自分が飲む用と雨で身体が冷えたであろう翔の為に温かい茶を淹れようとヤカンに水と紅茶の葉を入れて火を点けた。
ふと、窓をみるとなるほどバケツをひっくり返したような大雨が降っている。
13階建てマンションの8階では屋根に滴る雨音も地面に叩きつけるような雨音も聞こえない。防音効果の行き届いた室内では雨に気付くこともなかった。
どんよりとした暗雲のかかる雨空が別世界のように見える。
こんな日は、いつだって不機嫌になるんだ。
『雨は嫌いだ。』
拗ねた顔で口を尖らせ、本当に面白くなさそうに記憶の中の少女が呟いた。翌日が雨と知ると決まって彼女はてるてる坊主を作る。
『てるてる坊主、てる坊主ぅ、明日天気にしておくれぇ。』
楽しそうに歌いながら色鮮やかな包装紙をカラフルなリボンで結い、自室のカーテンレールに吊るすのだ。
『いつかの夢の空のように晴れたら金の鈴あげよ。』
彼女の部屋のカーテンレールにはいつくものてるてる坊主がいる。晴れて欲しいという願いが天に通じた数。雨予報の度に吊るしているのならば、その数はあまりにも少ない気がした。
次の日、願いも虚しく雨が降ると大きなハサミでリボンを切り、てるてる坊主をカーテンレールから外す。
『てるてる坊主、てる坊主ぅ、明日天気にしておくれぇ。それでも雲って泣いたならぁ、そなたの首をチョンと切るぞぉ♪』
残酷な歌詞の童謡に倣い、ハサミでてるてる坊主の首を切り落としてゴミ箱へ捨てる。役立に立たないモノは必要ないと言われている様で目を逸らした。
ピ―。
お湯が沸騰したことを知らせる甲高い音で記憶を漂っていた思考が現実にもどる。火を止めて2人分のカップに注ぐと先ほど絞ったオレンジを垂らす。たちまちキッチンは紅茶とオレンジの香りに包まれた。

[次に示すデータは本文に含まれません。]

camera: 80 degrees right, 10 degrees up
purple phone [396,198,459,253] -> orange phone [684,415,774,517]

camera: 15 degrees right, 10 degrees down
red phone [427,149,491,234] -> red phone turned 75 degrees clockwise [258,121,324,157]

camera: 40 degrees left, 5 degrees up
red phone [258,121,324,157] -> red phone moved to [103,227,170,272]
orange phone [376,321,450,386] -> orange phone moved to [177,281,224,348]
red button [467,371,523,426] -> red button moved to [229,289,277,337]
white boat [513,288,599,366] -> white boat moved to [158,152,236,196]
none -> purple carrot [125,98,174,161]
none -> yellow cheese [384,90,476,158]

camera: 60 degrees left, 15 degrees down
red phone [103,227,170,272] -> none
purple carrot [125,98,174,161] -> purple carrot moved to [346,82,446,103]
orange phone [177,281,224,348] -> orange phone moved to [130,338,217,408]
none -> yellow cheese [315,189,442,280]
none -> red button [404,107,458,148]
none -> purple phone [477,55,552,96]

夏樹のオレンジジュースに砂糖を加えてダイニングカウンターへ乗せると丁度翔が浴室から出てきた。
「てるてる坊主、てる坊主ぅ、明日天気にしておくれぇ。」
リビングにいる夏樹が楽しそうに歌いながらてるてる坊主を作っている。このてるてる坊主も役目を果たさなければ首を切られるのだろうか。
『Give us good weather tomorrow.』
(◉ω◉)てるてる坊主の唄は幼いころから歌っていましたが全ての歌詞を知ったのは大人になってからでした。
井戸から出てくるお嬢さんもびっくりのホラーです。